Treasurer Scott Morrison has said Australians must be more active in exercising their power as consumers if the banking system is to work as it should.
His comments marked the release of a scathing report on the state of the banking and financial system from the Productivity Commission.
The report found a lack of competition in the sector thanks to the dominance of a few big players, complex products with opaque fee structures, and conflicted remuneration structures.
It made detailed recommendations for overhauls in particular to the mortgage broking industry, which it found was often not serving the interests of customers. It also recommended far-reaching reforms to insurance, payments systems, transparency and the role of the various regulators.
In his speech on Friday, Mr Morrison said little about the Productivity Commission’s numerous recommendations, focusing instead on the report’s findings that consumer “inertia” was allowing banks to make money off uncompetitive products.
“Too often we, the customers, have … become complicit in allowing the deck to be stacked against us. You can guarantee it, the more passive a customer is, the worse deal they are going to get,” Mr Morrison said.
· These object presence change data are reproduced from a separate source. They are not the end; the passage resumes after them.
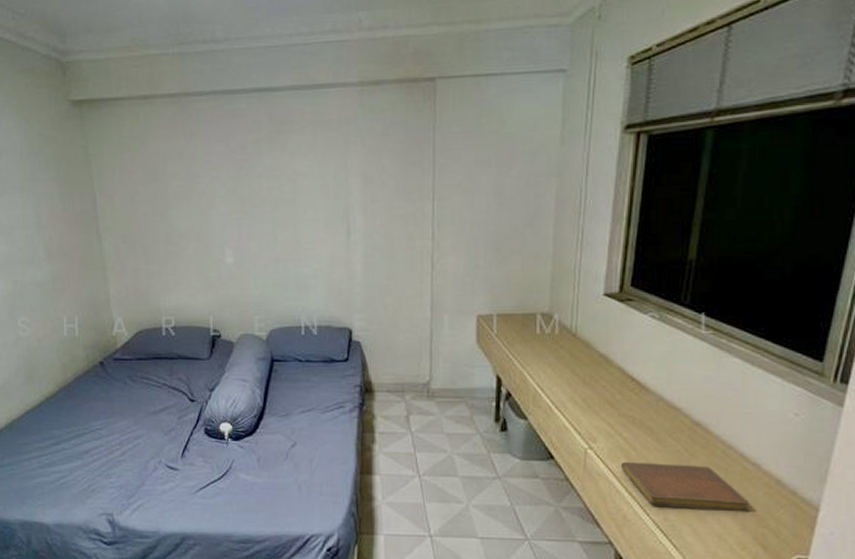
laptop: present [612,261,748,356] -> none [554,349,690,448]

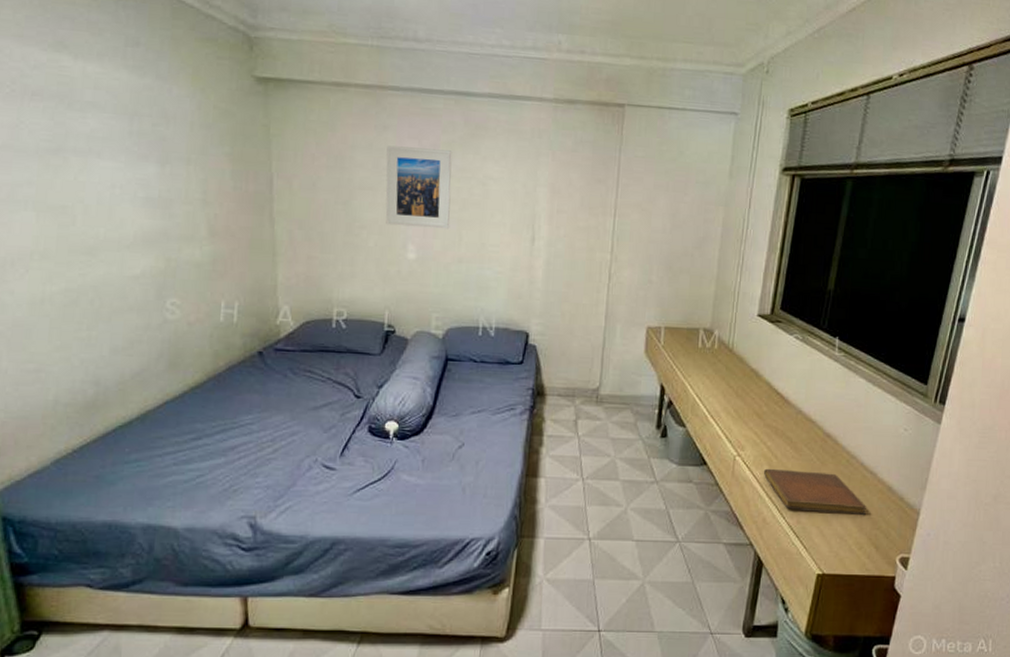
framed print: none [196,150,264,232] -> present [385,145,452,229]

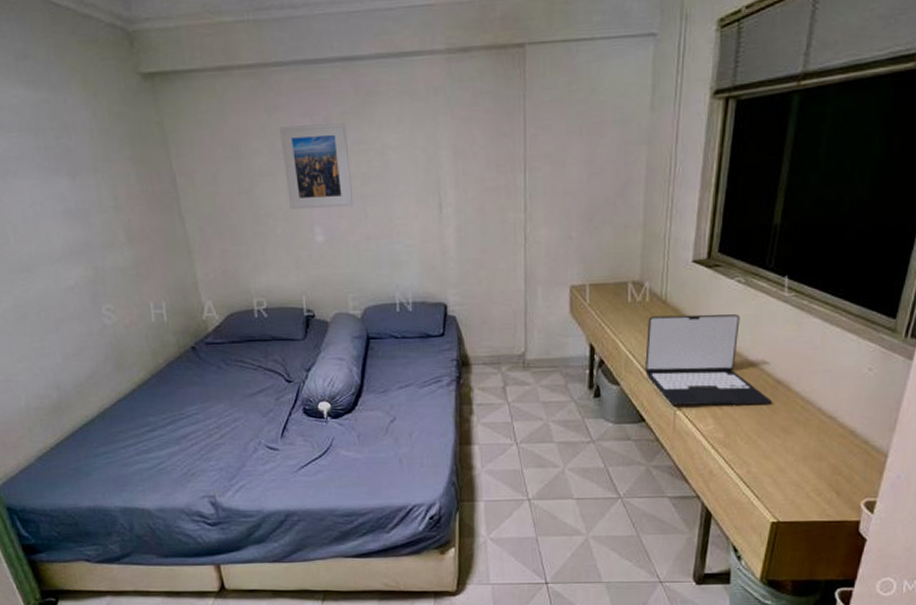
laptop: none [710,363,822,457] -> present [645,314,773,406]
notebook: present [764,468,866,515] -> none [708,420,825,461]

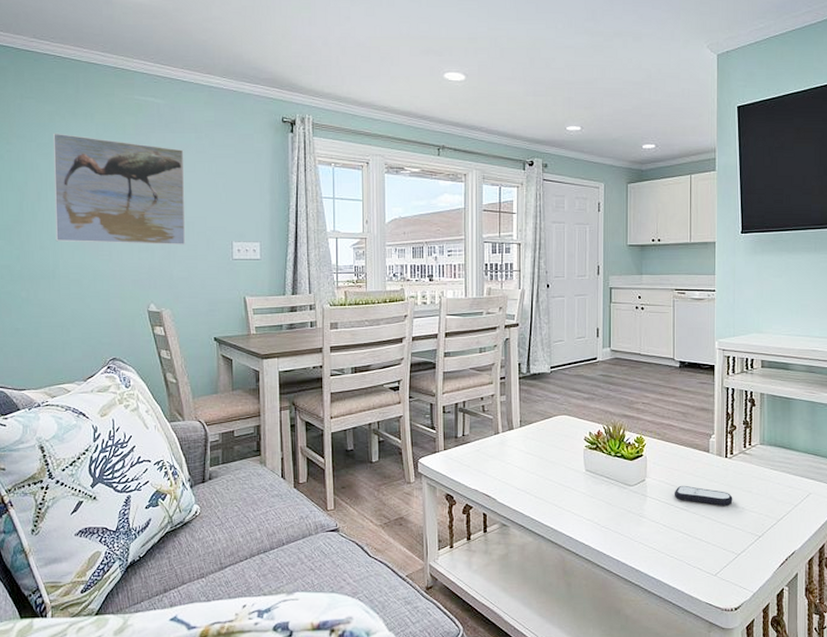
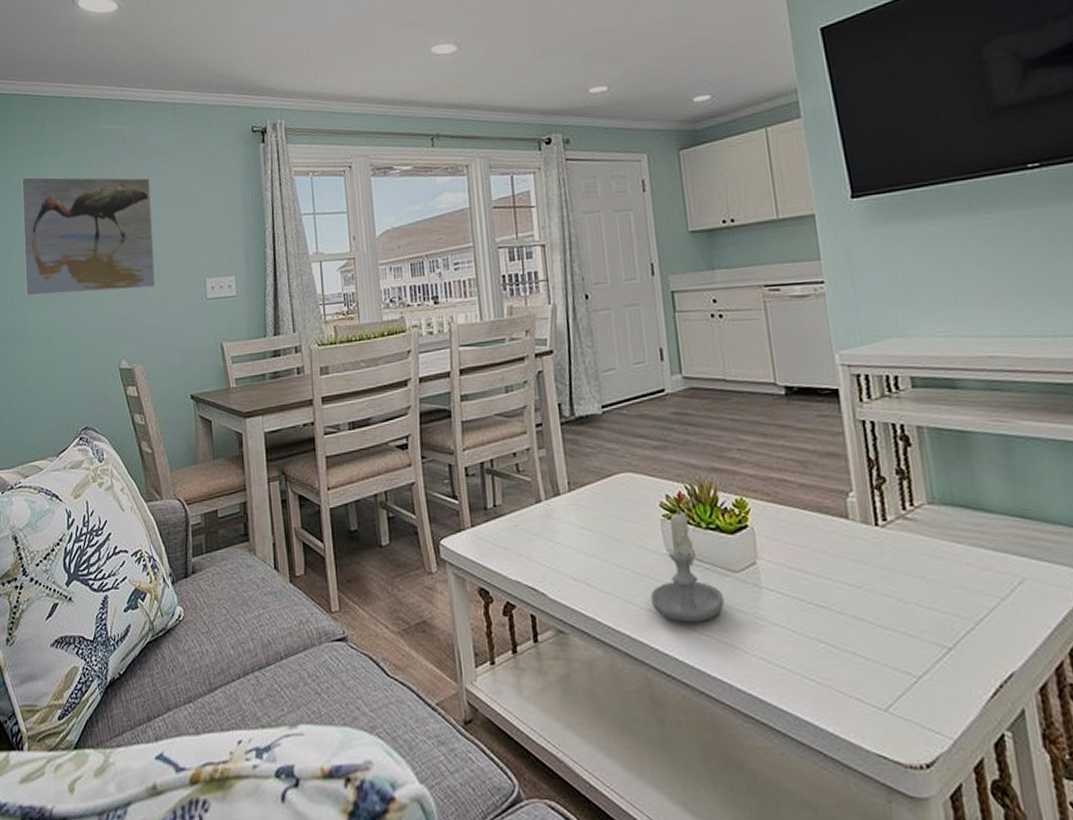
candle: none [570,443,621,519] -> present [650,509,725,623]
remote control: present [674,485,733,507] -> none [802,569,897,602]

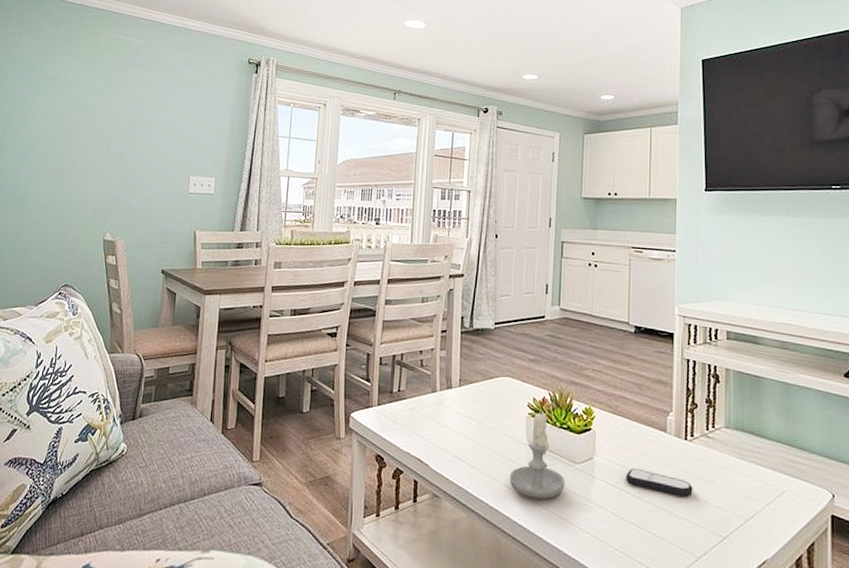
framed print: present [20,176,156,297] -> none [30,67,156,178]
remote control: none [802,569,897,602] -> present [625,467,693,498]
“[T]here is no one more committed to looking after your interest than you. You can’t take yourself out of the game, and listen to those who want to infantilise you by promising a cotton wool regulatory system, with nanny-like regulators, that rather than awakening and empowering your consumer power, will rock you off to sleep.
“While the government can create an environment that gives you better tools to make an informed decision, it is only you as a customer who can actually make that decision. And it is you who lives with the outcomes.
“It’s the bacon and egg principle, the chicken is involved but the pig is committed.”
He said the open banking regime – which will make it much easier for consumers to compare products and switch banks if they think they’re getting a bad deal – would be a “game changer” in empowering consumers.
Mr Morrison said he would look carefully at the recommendations before making an official response.
The report, which was given to the government on July 29, but only publicly released on Friday, particularly singled out mortgage broking.
It called for massive overhauls in the way mortgage brokers are paid commissions, including a ban on trailing commissions.
It also called for brokers to be legally required to act in the best interest of their customers – something they are not required to do at the moment.
And each bank or lender would be mandated to have a so-called “principal integrity officer” – a sort of in-house informer to report any actions to the regulator that compromise the best interest of customers.
On payment systems, the Productivity Commission proposed a suite of reforms aimed at reducing or eliminating transaction fees on electronic payments.
Many of the changes to payments were aimed at building a strong regulatory system for the New Payments Platform.
The report also called on the consumer watchdog, the ACCC, to have new powers to “champion competition in the financial system”.